[Saved entries]

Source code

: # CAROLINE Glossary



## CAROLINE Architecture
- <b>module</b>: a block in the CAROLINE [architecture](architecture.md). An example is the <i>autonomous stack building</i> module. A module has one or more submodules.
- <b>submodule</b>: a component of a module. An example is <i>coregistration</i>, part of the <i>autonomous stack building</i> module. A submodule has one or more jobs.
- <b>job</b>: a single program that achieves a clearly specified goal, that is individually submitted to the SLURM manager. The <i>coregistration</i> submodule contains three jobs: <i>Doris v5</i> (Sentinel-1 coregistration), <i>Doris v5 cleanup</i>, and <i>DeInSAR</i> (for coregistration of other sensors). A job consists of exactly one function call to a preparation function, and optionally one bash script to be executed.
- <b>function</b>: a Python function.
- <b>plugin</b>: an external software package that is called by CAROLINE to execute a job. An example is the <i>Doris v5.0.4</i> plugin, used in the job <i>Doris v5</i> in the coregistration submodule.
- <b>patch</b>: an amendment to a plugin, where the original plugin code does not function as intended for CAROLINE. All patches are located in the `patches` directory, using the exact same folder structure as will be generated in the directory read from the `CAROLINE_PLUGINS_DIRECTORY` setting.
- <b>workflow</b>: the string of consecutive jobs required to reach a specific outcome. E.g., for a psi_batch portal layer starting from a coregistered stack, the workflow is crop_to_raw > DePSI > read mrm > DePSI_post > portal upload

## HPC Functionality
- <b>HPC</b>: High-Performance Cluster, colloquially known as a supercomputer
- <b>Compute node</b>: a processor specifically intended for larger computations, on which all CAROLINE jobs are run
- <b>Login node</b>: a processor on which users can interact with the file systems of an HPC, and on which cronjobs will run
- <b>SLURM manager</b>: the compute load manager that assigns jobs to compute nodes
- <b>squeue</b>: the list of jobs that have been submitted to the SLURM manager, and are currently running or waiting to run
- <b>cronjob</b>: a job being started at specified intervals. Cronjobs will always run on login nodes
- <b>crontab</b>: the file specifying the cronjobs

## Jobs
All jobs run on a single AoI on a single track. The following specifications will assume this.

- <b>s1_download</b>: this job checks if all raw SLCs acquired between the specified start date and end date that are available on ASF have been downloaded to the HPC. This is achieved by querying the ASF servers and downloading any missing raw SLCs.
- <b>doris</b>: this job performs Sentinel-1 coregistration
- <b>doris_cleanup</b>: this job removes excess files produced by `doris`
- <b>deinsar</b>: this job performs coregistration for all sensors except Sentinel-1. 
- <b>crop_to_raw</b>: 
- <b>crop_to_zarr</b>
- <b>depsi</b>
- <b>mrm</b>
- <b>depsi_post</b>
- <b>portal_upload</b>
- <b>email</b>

» **EXERCISE DETAILS**
Please find the lines in the data that contain the word "been" and copy them.

» **YOUR SOLUTION**
- <b>squeue</b>: the list of jobs that have been submitted to the SLURM manager, and are currently running or waiting to run
- <b>s1_download</b>: this job checks if all raw SLCs acquired between the specified start date and end date that are available on ASF have been downloaded to the HPC. This is achieved by querying the ASF servers and downloading any missing raw SLCs.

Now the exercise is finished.